SOURCE:
1. Selecting keywords for your ad copy

What kind of search terms are potential customers using when looking for your product or service? This can be pretty straightforward for some, like if you’re running an e-commerce store or selling just a few products.
But figuring out the answer to that question gets complicated quickly when your product is a solution to a niche problem –– think “how can I track the effectiveness of my marketing dollars?” or “what’s the healthiest food for dogs?”
Your first focus should be on keywords that show immediate intent to purchase. For example, “Buy blue cowboy hat,” has more immediate intent than, say, “Cowboy hats.” These search terms will have a higher click-through rate and conversion rate. When you’re building a keyword list for different ad groups, start with high-intent keywords and experiment with higher-funnel, low-intent keywords later on, when you’re ready to scale your operations.

2. Research search volume trends

Proper research is one of the most important steps when you’re thinking of running a PPC campaign. The number of times your ads can be shown is completely dependent on search volume of your chosen keywords, or how many people are searching for your product at any given time. Without sufficient search volume, Google won’t even show your ads.
That said, smaller search volume can often be advantageous, especially for small businesses, as this usually equates to lower costs and light or non-existent competition. This could mean that building a campaign to ensure you’re always showing for these search terms could be both attainable and lucrative. If search volume is high, it’ll often mean costs and competition are both high, and that means you’ll likely need a larger initial investment to break into the space.

3. Research CPC (Cost Per Click) estimates

While researching search volume of your keywords (via Google Keyword Planner for example), you’ll also come across cost-per-click estimates. These are estimates on how much you’ll be paying every time someone clicks one of your ads. As we mentioned above, high search volume often comes with a high cost-per-click. This isn’t always bad, though. With enough data, you can figure out whether or not it will be be profitable for you to invest in winning these clicks. We’ll talk about calculating profitability a little later.

TASKS TO CARRY OUT:
1 > In the PPC guide above, what tool is named as one way to research the search volume of keywords?
2 > Return the PPC guide word for word, from "Proper research is" down to "into the space.".
3 > Translate this sentence from the PPC guide into Spanish: "Without sufficient search volume, Google won’t even show your ads."

DATASET EXCERPT:
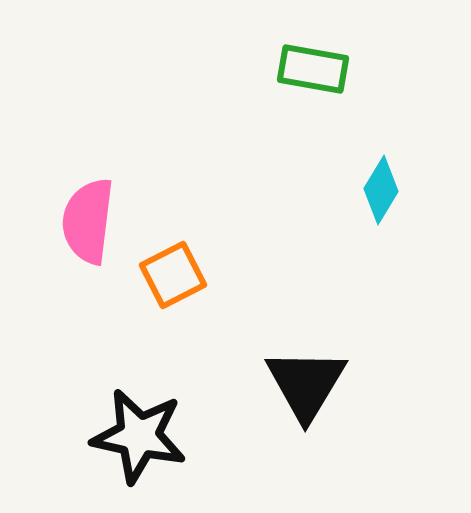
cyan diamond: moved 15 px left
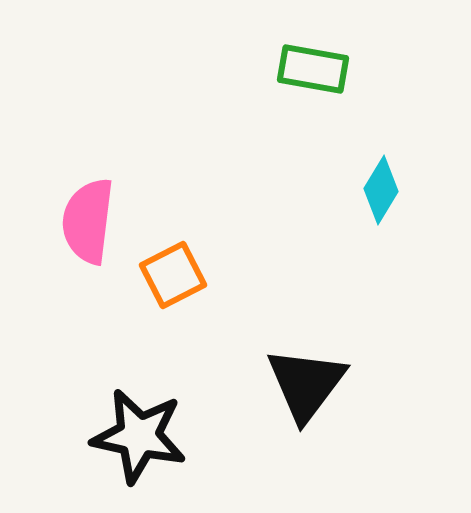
black triangle: rotated 6 degrees clockwise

SOLUTIONS IN ORDER:
1 > Google Keyword Planner

2 >
Proper research is one of the most important steps when you’re thinking of running a PPC campaign. The number of times your ads can be shown is completely dependent on search volume of your chosen keywords, or how many people are searching for your product at any given time. Without sufficient search volume, Google won’t even show your ads.
That said, smaller search volume can often be advantageous, especially for small businesses, as this usually equates to lower costs and light or non-existent competition. This could mean that building a campaign to ensure you’re always showing for these search terms could be both attainable and lucrative. If search volume is high, it’ll often mean costs and competition are both high, and that means you’ll likely need a larger initial investment to break into the space.

3 > Sin un volumen de búsqueda suficiente, Google ni siquiera mostrará tus anuncios.